Get ready for a massive surge in AI-driven shopping this Amazon Prime Day 2025!

It is expecting a 3,200% increase in traffic from generative AI sources compared to last year. Consumers are increasingly leveraging AI assistants like ChatGPT, Perplexity, and Amazon’s Rufus to find products, compare prices, and snag the best deals across various retailers. Adobe’s analysis further reveals that these AI-driven visitors are significantly more engaged on retail sites.

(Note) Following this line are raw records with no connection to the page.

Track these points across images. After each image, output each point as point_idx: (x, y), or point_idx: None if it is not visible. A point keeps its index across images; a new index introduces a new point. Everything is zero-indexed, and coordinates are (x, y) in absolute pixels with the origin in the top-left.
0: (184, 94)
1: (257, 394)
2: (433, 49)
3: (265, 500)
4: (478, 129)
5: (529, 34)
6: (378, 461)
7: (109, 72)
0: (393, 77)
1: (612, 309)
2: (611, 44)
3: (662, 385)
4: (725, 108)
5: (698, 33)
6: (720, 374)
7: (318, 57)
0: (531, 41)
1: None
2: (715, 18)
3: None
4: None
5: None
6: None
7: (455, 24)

Let’s have a look the impact on Amazon’s Infrastructure:

  • Scaling compute and storage: Amazon has historically prepared for Prime Day by significantly scaling its cloud infrastructure. For example, in 2022, Amazon increased Amazon EC2 compute instances by 12% and added 152 petabytes of storage to handle peak loads, processing trillions of requests and hundreds of billions of transactions daily. For 2025, with generative AI traffic expected to surge by 3,200% year-over-year, Amazon will have to further expand its AI-optimized compute resources, including GPU-powered instances and AI chips, to serve millions of real-time inference requests while maintaining low latency.
  • Advanced AI infrastructure: Amazon’s AI shopping assistant Rufus and other AI features rely on large language models (LLMs) that require highly efficient, scalable deployment to meet strict latency SLAs (e.g., 300 ms response times) during peak traffic. Amazon uses innovations like parallel decoding and specialized AI chips to improve inference speed and power efficiency, critical for managing the massive AI workload surges on Prime Day.
  • Automatic scaling and resilience: Services like Amazon Aurora automatically scale with traffic increases to keep checkout and other critical processes smooth and responsive. The infrastructure must handle not only raw traffic but also the complexity of AI-driven personalization and dynamic content generation without outages.

What about the Impact on Customer Experience?

  • Personalized shopping at scale: AI-powered tools such as Rufus, AI-generated shopping guides, and interest-based recommendations aim to solve the long-standing challenge of deal discovery among millions of items. These AI assistants curate product selections, reducing choice overload and helping shoppers find relevant deals quickly.
  • Enhanced engagement and conversion: Adobe’s analysis shows AI-driven visitors stay 8% longer, view 12% more pages, and bounce 23% less than non-AI referrals, indicating deeper engagement and better-informed purchasing decisions. AI helps shoppers with product research, deal spotting, gift ideas, and personalized recommendations, improving satisfaction and increasing average order value.
  • Mobile and AI synergy: Mobile commerce accounts for over half of Prime Day sales, and AI-powered mobile shopping assistants are increasingly active, spotting real-time deal drops and enabling seamless, on-the-go purchasing. This integration of AI and mobile enhances convenience and responsiveness.
  • Sustainability and cost efficiency: AI optimizations also help reduce power consumption and operational costs, contributing to more sustainable infrastructure management during the intense Prime Day event.

Amazon’s infrastructure and AI innovations are critical to delivering a seamless, personalized, and high-performance shopping experience during the largest and longest Prime Day ever, despite the unprecedented surge in generative AI traffic.